Shape Memory Properties and Microstructure of FeNiCoAlTaB Shape Memory Alloys

Abstract

The three-point-bending shape memory properties, microstructure, and magnetic properties of Fe40.95Ni28Co17Al11.5Ta2.5B0.05 (at.%) alloys were investigated. The magnetic results showed a martensitic transformation in the samples that were aged at 700 °C for 6 and 12 h under the applied magnetic fields of 0.05 and 7 Tesla. The martensitic start temperature increased from −113 °C to −97 °C as aging times increased from 6 to 12 h.
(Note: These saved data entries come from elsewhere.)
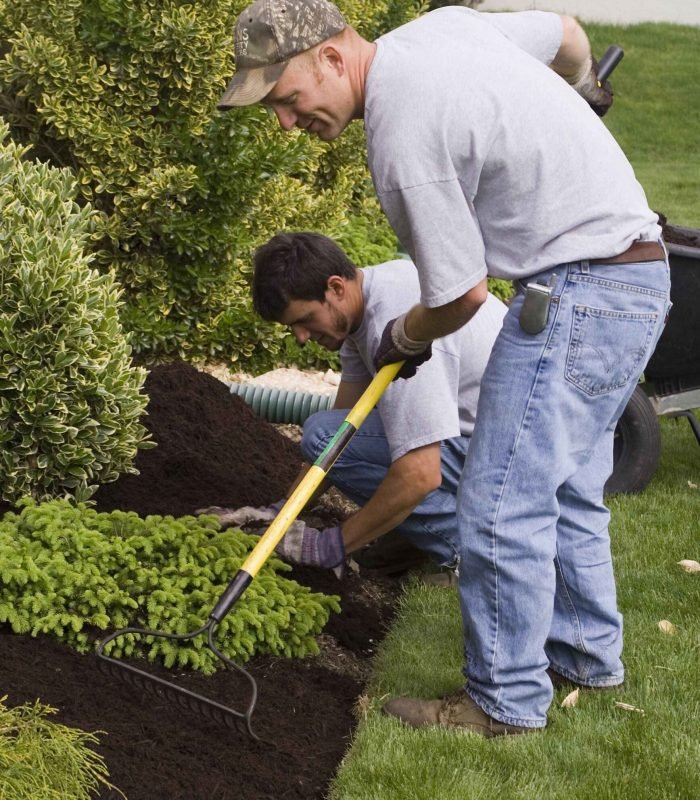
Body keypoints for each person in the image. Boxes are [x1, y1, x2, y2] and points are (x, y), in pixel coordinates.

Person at [217, 1, 671, 737]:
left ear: (332, 58)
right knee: (571, 490)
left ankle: (502, 703)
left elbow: (458, 294)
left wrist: (401, 334)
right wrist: (584, 89)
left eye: (287, 98)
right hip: (635, 278)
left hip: (576, 292)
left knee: (499, 503)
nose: (286, 122)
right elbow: (565, 33)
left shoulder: (399, 131)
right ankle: (586, 658)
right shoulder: (447, 30)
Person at [202, 230, 506, 580]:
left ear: (335, 288)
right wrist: (282, 512)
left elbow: (421, 473)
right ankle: (415, 535)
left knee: (323, 436)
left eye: (304, 320)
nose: (300, 337)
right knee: (329, 434)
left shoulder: (394, 325)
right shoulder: (359, 311)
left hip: (503, 456)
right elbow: (340, 436)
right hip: (478, 438)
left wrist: (332, 546)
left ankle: (471, 550)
Increasing the magnetic fields from 0.05 to 7 Tesla, the transformation temperatures increased to a higher temperature. Both samples reach saturation magnetization (140 emu/g) under 7 Tesla. The 98.5% cold-rolled alloys that were annealed at 1250 °C for 0.5 h presented a strong <100> texture in the rolling direction with an average grain size of 360 μm. Increasing the annealing time to 1 h, the intensity of texture reduced from 31.61 to 23.19. The fraction of low angle grain boundaries (LABs) for the 98.5% CR samples after annealing at 1250 °C for 0.5 h and 1 h was about 24.6% and 16.1%, respectively. Three-point-bending results show that the sample aged at 700 °C for 6 h displayed 0.2% recoverable strain at a stress level of 800 MPa. Failure occurred before the 900 MPa cycle could be completed. The sample aged at 700 °C for 12 h shows no transformation before the applied stress level of 300 MPa. As the stress levels increase to 400 MPa, the sample shows the shape memory effect and displayed 0.8% recoverable strain at a stress level of 400 MPa. The samples are failures during the 500 MPa cycle. The observed recoverable strain values were lower than those that were theoretically predicted, which was possibly due to the larger volume fraction of high-angle grain boundary and the slightly lower than expected average grain size.